Comparison of Single- and Multi- Objective Optimization Quality for Evolutionary Equation Discovery

TL;DR

This paper compares single- and multi-objective evolutionary algorithms for discovering differential equations, demonstrating their effectiveness on classical models like Burgers, wave, and Korteweg-de Vries equations.

Contribution

It provides a systematic comparison of single- and multi-objective optimization approaches in evolutionary differential equation discovery, highlighting their relative advantages.

Findings

Multi-objective optimization balances accuracy and complexity effectively.

Both approaches successfully recover classical equations from data.

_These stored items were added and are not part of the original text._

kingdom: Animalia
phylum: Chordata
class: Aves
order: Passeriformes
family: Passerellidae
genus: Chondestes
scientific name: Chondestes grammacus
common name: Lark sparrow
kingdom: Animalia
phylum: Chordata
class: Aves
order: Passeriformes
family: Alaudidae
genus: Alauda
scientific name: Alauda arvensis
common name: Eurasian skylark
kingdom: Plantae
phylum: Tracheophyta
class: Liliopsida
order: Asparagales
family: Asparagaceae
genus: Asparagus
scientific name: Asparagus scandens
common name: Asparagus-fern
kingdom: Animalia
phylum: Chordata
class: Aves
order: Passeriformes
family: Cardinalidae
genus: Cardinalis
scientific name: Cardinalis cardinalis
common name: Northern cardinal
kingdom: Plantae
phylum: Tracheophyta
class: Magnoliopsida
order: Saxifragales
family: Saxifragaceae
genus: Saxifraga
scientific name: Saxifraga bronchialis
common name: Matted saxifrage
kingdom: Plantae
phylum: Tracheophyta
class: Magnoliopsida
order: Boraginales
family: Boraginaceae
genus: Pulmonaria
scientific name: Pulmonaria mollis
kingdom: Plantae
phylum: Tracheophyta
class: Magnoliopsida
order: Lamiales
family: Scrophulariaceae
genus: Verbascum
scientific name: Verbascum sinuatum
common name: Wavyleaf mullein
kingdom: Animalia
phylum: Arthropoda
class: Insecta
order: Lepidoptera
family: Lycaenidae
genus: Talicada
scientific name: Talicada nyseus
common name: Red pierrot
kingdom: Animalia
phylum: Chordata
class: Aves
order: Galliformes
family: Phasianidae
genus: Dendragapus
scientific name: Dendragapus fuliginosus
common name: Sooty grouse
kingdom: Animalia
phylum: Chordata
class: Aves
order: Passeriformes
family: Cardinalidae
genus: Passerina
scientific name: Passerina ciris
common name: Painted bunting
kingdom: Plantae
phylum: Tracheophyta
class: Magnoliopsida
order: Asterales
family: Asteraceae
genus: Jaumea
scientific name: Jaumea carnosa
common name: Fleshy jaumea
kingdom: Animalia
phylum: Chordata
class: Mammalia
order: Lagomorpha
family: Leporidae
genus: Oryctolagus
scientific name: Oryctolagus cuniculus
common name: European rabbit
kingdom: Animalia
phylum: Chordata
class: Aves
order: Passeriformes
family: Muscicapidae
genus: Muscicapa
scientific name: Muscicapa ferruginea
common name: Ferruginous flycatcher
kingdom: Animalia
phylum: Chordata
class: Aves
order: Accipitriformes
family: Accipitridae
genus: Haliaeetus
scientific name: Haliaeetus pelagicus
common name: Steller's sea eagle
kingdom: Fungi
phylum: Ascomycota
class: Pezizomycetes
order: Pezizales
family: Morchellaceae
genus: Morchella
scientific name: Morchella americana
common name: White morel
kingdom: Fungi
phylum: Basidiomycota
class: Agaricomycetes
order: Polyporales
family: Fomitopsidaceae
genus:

Multi-objective methods tend to produce simpler, more interpretable models.

Abstract

Evolutionary differential equation discovery proved to be a tool to obtain equations with less a priori assumptions than conventional approaches, such as sparse symbolic regression over the complete possible terms library. The equation discovery field contains two independent directions. The first one is purely mathematical and concerns differentiation, the object of optimization and its relation to the functional spaces and others. The second one is dedicated purely to the optimizational problem statement. Both topics are worth investigating to improve the algorithm's ability to handle experimental data a more artificial intelligence way, without significant pre-processing and a priori knowledge of their nature. In the paper, we consider the prevalence of either single-objective optimization, which considers only the discrepancy between selected terms in the equation, or multi-objective optimization, which additionally takes into account the complexity of the obtained equation. The proposed comparison approach is shown on classical model examples -- Burgers equation, wave equation, and Korteweg - de Vries equation.